*** EXCERPT ***
First of all, throw the word "diet" out of your vocabulary. "Diets" are temporary, and provide temporary results.
No one, including me, likes to admit this, but you lose weight when you burn more calories than you consume. (Caveats given to certain medications and medical conditions.) The concept is simple, but the road to getting there can be tough.
The minute you make certain foods "forbidden" and start obsessing about calories and portions size, the more you think about food and hunger. If he's hungry all the time, then he needs to eat frequently, throughout the day. Some people are "grazers", and it's actually quite healthy to eat a little something every 2-3 hours. It keeps your blood sugar level constant, and it prevents you from becoming ravenous and thus overeating. Snacks with fiber, protein, and "good" fats make you feel full: meat, cheese, nuts, hard boiled eggs, protein bars and drinks, whole grains.
Does your husband seem to be able to tell when he is truly "full"? Did he grow up in a household where everyone had to clean their plate, no matter what? It can be hard to "unlearn" lifelong bad habits.
He can't eat junk when it's not in the house, and he can't eat half a chicken if only 2 chicken breasts have been cooked. It's all about lifestyle changes and the WHOLE family making them. Help him stock the house with healthy snacks and food choices that he actually likes. If he doesn't like pretzels, don't buy him pretzels hoping he'll eat them.
I'd rather poke my own eyes out than exercise for the sake of exercising. If you're husband is the same way, find natural ways for him to increase his activity. Maybe it starts out as simple as one day a week, he parks a couple of blocks from work and walks in. Maybe as a family, you go for an afternoon stroll on Sundays. Stress the time spent together, versus your husband getting his exercise.
Also, I would not make the wedding the main focus of your husband losing weight. If he doesn't lose the weight by then, he may feel like a failure, and you may be angry or diappointed. Also, the wedding will come and go. It's just one day. If he wants to lose weight, he needs to do it for more reasons than that.
And that's my last point. HE needs to want to lose the weight. I agree with another poster, YOU sound very focused on this, and if you were my spouse, my feelings would probably be hurt and I'd feel under a lot of pressure. I don't see anything in your post about your husband actually wanting to lose weight. And you mention he needs to lose 50 lbs. He may not be able to, especially if he has been overweight most or all of his life. Some of us just "are". Maybe he can only realistically lose and keep off 20 lbs.
*** End of EXCERPT ***
EXERCISE OBJECTIVE:
Turn the paragraph of the weight-loss advice that begins "He can't eat junk" into a short bulleted list that keeps its main points. These entries come from a separate source.
*** ENTRIES SUPPLIED ***
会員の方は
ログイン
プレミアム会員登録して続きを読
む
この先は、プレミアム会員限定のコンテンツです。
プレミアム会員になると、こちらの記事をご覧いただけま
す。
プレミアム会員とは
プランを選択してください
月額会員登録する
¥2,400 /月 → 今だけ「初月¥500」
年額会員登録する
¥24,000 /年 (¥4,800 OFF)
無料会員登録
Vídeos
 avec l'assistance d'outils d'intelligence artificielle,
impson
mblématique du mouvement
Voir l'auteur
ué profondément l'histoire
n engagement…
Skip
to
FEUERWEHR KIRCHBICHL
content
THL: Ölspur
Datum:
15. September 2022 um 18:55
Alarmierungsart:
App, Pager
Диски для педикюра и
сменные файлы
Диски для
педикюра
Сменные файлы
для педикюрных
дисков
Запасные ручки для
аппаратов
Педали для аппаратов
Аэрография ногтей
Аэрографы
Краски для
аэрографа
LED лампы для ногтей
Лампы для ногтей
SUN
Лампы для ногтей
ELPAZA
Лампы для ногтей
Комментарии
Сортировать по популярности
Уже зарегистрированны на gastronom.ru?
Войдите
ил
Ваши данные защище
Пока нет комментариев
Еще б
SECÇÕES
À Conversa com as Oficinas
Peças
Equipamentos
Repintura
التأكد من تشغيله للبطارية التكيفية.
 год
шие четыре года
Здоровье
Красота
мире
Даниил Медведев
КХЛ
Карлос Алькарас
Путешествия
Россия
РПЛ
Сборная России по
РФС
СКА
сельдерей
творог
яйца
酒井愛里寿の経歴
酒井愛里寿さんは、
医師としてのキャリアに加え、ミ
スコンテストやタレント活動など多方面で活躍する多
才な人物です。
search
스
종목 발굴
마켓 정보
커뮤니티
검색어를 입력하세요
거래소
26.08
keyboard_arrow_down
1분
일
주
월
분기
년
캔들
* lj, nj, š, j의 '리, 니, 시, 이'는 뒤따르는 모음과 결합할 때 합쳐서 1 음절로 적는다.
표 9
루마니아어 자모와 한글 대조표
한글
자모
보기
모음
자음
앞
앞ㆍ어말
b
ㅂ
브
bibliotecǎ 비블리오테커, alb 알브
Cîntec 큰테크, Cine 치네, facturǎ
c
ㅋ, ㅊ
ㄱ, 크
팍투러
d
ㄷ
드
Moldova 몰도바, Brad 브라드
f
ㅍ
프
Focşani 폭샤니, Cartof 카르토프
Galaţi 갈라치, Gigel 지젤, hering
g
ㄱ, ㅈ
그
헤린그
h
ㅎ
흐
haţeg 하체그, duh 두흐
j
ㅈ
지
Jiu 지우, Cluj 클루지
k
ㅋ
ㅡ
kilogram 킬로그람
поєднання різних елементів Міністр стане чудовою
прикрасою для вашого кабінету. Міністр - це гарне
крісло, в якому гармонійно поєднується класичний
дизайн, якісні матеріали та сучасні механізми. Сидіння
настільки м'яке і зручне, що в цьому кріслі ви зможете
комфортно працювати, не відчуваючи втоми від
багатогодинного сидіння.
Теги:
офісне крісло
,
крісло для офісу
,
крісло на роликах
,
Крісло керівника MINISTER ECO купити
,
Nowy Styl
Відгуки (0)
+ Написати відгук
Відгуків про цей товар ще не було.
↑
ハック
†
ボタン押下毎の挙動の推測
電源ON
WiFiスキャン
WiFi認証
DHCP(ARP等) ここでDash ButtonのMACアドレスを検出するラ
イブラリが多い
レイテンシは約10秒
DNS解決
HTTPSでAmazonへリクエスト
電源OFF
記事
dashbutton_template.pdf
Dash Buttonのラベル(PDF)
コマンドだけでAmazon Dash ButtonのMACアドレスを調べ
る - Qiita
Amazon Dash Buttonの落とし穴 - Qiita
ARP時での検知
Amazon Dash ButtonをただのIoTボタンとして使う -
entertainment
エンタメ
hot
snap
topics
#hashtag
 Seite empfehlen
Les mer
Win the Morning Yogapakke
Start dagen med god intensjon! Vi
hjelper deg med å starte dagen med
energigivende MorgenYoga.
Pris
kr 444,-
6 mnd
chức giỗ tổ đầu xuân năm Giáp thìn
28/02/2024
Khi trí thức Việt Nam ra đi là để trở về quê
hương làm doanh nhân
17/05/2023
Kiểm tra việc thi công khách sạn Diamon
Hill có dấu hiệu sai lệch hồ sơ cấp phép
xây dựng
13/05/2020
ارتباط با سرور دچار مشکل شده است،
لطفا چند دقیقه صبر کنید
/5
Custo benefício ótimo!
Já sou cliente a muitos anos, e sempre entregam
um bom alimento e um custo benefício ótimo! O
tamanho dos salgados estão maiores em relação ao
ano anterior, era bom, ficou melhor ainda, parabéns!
*** End of ENTRIES SUPPLIED ***
WRITTEN RESPONSE:
- He can't eat junk food if it isn't in the house.
- He can't eat half a chicken if only 2 chicken breasts have been cooked.
- It's about lifestyle changes, and the whole family making them.
- Help him stock the house with healthy snacks and foods he actually likes.
- Don't buy foods he dislikes, like pretzels, hoping he'll eat them.